Selama orang-orang kafir berlaku lurus terhadap orang-orang muslim, tidak menggangu, menaati perjanjian, mengadakan hubungan baik, maka kaum muslimin wajib pula berlaku lurus kepada mereka.
[9:7] ... maka selama mereka berlaku lurus terhadapmu, hendaklah kamu berlaku lurus (pula) terhadap mereka. Sesungguhnya Allah menyukai orang-orang yang bertakwa ...
Bahkan di surah An-Nisaa (4) ayat 92 dengan jelas dikatakan sangat dilarang membunuh kaum kafir yang mengadakan perjanjian damai, dalam hal ini termasuk kaum kafir yang sama sekali tidak mengganggu kaum muslimin. Jika membunuh seseorang, maka baginya hukum qishah. Apabila pembunuhan itu terjadi bukan karena kesengajaan, maka yang membunuh harus meminta maaf, membayar santunan atau berpuasa dua bulan berturut-turut sebagai tanda penyesalan. Di masa sekarang ini termasuk dengan menerima hukuman yang berlaku, kecuali jika pihak keluarga yang terbunuh memaafkan.
[4:92] Dan tidak layak bagi seorang mukmin membunuh seorang mukmin (yang lain), kecuali karena tersalah (tidak sengaja), dan barangsiapa membunuh seorang mukmin karena tersalah (hendaklah) ia memerdekakan seorang hamba sahaya yang beriman serta membayar diat yang diserahkan kepada keluarganya (si terbunuh itu), kecuali jika mereka (keluarga terbunuh) bersedekah. Jika ia (si terbunuh) dari kaum (kafir) yang ada perjanjian (damai) antara mereka dengan kamu, maka (hendaklah si pembunuh) membayar diat yang diserahkan kepada keluarganya (si terbunuh) serta memerdekakan hamba sahaya yang beriman.
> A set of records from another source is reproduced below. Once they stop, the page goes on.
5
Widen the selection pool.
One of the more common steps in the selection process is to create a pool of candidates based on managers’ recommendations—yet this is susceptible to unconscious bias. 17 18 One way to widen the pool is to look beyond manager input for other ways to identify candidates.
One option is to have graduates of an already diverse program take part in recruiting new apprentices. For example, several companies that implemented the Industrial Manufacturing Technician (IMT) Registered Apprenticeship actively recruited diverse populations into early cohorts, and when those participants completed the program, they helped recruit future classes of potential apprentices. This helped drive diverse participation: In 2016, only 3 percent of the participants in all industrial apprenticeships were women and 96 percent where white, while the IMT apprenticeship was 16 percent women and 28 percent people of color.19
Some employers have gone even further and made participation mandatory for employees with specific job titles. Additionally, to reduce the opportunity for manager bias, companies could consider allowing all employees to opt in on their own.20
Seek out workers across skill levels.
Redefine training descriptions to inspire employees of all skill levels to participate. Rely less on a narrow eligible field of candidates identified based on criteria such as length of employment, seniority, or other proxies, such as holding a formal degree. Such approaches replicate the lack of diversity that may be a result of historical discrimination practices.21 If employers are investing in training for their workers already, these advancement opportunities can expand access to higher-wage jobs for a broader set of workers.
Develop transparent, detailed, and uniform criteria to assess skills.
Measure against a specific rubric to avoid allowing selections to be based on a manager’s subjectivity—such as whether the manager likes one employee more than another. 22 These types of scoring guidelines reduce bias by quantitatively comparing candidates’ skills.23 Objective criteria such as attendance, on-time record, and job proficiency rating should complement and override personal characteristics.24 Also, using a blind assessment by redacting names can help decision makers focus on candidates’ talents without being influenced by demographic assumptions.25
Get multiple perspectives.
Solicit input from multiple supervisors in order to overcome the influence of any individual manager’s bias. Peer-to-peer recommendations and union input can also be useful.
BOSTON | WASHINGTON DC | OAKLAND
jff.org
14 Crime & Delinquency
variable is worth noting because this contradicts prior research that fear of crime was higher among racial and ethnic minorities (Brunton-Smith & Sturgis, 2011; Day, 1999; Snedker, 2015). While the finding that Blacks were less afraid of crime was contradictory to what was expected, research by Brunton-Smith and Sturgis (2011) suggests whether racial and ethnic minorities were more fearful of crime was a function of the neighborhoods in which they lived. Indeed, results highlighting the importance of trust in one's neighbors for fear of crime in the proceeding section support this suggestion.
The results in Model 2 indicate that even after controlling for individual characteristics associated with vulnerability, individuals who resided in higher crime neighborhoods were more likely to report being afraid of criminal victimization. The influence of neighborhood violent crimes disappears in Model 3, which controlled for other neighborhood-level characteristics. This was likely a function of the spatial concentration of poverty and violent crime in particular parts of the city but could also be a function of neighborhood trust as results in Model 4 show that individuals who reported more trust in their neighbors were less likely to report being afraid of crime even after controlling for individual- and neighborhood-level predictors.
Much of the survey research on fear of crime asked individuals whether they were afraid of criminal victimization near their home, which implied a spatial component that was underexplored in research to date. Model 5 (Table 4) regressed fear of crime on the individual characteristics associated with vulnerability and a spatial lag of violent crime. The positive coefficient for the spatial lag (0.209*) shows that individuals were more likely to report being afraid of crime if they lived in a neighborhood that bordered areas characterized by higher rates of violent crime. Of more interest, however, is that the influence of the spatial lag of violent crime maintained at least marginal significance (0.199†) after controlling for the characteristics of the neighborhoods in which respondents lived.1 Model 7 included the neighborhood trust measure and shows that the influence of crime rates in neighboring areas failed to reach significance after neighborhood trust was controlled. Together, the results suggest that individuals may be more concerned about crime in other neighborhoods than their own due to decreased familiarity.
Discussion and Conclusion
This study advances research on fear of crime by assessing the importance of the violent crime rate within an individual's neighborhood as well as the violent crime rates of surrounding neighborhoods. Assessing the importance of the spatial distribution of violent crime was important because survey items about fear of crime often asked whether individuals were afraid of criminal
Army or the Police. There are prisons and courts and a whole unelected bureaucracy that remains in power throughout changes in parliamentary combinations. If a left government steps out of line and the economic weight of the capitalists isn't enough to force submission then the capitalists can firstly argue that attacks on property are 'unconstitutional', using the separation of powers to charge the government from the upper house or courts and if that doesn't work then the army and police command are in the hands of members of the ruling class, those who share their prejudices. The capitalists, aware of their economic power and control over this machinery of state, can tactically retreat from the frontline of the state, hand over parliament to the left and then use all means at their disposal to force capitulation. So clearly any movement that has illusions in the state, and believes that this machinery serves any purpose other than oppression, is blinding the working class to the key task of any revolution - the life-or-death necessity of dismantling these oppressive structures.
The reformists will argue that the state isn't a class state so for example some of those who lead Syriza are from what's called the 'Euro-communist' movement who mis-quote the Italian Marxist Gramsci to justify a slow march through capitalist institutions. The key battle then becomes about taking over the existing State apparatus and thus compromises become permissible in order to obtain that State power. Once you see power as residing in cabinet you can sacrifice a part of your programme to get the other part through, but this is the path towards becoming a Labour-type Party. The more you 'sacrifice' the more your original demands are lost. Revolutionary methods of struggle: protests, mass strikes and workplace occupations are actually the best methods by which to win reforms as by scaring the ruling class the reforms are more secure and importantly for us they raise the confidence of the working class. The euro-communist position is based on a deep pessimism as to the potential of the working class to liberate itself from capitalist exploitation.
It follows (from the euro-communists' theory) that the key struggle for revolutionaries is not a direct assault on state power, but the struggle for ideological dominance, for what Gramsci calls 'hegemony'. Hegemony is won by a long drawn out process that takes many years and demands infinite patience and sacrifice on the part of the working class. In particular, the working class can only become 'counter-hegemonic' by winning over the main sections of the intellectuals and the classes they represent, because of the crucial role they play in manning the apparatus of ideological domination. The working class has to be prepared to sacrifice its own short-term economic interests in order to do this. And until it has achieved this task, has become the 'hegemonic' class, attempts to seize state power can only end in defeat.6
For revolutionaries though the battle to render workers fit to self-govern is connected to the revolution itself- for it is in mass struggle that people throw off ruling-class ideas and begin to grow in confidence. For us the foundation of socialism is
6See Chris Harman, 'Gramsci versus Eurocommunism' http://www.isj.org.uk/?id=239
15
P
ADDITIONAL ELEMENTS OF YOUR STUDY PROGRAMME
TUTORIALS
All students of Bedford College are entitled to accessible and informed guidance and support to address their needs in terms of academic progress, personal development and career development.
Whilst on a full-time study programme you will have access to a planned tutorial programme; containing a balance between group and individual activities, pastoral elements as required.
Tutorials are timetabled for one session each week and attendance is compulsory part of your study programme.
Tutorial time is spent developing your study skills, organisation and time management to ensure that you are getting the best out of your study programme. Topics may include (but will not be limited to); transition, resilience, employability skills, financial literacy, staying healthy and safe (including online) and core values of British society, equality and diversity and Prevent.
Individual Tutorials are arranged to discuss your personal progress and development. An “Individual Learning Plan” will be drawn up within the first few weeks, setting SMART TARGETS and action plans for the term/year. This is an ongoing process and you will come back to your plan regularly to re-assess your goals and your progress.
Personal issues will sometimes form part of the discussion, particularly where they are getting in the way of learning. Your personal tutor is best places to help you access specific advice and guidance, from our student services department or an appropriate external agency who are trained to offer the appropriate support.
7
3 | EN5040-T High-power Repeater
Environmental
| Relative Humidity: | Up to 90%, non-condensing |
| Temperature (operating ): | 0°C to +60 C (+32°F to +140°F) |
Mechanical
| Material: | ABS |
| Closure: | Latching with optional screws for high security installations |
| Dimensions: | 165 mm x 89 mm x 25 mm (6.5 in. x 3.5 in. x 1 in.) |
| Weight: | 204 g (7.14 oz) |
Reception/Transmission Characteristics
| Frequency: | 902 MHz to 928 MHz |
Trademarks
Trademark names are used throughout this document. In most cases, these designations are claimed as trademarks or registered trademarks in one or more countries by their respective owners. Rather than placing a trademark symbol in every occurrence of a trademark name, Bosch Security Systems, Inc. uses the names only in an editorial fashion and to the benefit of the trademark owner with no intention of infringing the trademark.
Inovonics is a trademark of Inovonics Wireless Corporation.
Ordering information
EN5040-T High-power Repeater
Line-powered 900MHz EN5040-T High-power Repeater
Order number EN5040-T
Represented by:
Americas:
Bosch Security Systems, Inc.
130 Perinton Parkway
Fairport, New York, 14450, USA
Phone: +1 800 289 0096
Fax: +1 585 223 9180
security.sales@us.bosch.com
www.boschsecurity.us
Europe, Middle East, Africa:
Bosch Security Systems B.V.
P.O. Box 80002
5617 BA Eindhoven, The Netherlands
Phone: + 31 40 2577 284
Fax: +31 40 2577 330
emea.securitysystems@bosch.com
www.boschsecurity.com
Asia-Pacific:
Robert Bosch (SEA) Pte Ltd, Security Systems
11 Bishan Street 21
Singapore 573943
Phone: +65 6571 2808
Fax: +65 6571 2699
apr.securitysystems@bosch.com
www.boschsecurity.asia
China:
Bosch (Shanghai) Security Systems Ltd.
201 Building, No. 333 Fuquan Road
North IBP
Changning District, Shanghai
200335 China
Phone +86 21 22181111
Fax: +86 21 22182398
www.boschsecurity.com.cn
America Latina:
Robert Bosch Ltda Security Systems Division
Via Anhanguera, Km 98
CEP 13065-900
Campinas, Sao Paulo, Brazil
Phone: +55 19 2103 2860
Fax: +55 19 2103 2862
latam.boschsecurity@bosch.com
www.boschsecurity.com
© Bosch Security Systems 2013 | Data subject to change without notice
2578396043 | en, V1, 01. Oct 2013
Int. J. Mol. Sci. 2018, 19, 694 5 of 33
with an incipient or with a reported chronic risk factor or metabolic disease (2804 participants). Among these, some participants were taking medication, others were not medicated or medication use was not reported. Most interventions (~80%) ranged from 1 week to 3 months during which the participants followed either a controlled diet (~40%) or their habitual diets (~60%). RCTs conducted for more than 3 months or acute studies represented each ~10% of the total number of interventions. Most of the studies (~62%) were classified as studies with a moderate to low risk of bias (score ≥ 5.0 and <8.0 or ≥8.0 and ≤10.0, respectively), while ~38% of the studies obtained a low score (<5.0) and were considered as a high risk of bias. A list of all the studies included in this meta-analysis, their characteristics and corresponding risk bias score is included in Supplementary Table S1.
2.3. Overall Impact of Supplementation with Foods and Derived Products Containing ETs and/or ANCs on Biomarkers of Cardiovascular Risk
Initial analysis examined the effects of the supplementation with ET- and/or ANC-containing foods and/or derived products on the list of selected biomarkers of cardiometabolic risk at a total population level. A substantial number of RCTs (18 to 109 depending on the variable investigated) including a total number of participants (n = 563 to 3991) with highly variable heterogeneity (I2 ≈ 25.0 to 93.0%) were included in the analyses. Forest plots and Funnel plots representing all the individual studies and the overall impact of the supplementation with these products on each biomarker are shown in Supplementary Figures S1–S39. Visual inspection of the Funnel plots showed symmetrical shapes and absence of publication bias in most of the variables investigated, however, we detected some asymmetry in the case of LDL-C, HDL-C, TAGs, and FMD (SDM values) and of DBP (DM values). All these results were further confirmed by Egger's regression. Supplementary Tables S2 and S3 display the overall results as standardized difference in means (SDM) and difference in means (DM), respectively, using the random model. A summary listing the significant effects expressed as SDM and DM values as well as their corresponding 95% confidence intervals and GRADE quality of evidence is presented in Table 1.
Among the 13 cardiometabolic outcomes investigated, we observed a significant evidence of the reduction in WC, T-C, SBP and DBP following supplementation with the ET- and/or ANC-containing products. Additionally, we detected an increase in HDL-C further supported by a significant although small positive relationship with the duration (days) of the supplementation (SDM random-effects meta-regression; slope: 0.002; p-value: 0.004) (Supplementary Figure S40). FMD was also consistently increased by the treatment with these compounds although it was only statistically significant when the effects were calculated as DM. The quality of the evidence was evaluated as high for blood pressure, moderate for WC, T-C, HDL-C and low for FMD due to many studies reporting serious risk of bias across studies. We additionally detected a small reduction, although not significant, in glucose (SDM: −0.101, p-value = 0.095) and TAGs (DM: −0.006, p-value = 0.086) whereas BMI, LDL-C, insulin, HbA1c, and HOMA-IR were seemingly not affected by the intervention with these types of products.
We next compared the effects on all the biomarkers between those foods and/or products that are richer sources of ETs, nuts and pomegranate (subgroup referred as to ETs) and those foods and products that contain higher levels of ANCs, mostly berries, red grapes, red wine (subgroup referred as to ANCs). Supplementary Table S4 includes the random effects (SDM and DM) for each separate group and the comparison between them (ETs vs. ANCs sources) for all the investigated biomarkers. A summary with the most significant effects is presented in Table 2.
Barangsiapa yang tidak memperolehnya, maka hendaklah ia (si pembunuh) berpuasa dua bulan berturut-turut untuk penerimaan taubat dari pada Allah. Dan adalah Allah Maha Mengetahui lagi Maha Bijaksana.
[42:40-43] Dan balasan suatu kejahatan adalah yang serupa, maka barang siapa memaafkan dan berbuat baik maka pahalanya atas (tanggungan) Allah. Sesungguhnya Dia tidak menyukai orang-orang yang zalim. Dan sesungguhnya orang-orang yang membela diri sesudah teraniaya, tidak ada satu dosapun terhadap mereka. Sesungguhnya dosa itu atas orang-orang yang berbuat zalim kepada manusia dan melampaui batas di muka bumi tanpa hak. Mereka itu mendapat azab yang pedih. Tetapi orang yang bersabar dan memaafkan, sesungguhnya (perbuatan) yang demikian itu termasuk hal-hal yang diutamakan.
Termasuk kedalam gologan "orang-orang yang melampui batas" dalam surah As-Syuuraa (42) di atas adalah orang-orang yang melakukan pembunuhan dimuka bumi tanpa alasan-alasan yang haq, yang dibenarkan oleh Allah. Pada surah At-Tahriim (66) ayat 9 Allah berfirman :
[66:9] Hai Nabi, perangilah orang-orang kafir dan orang-orang munafik dan bersikap keraslah terhadap mereka. Tempat mereka adalah neraka Jahanam dan itu adalah seburuk-buruk tempat kembali. 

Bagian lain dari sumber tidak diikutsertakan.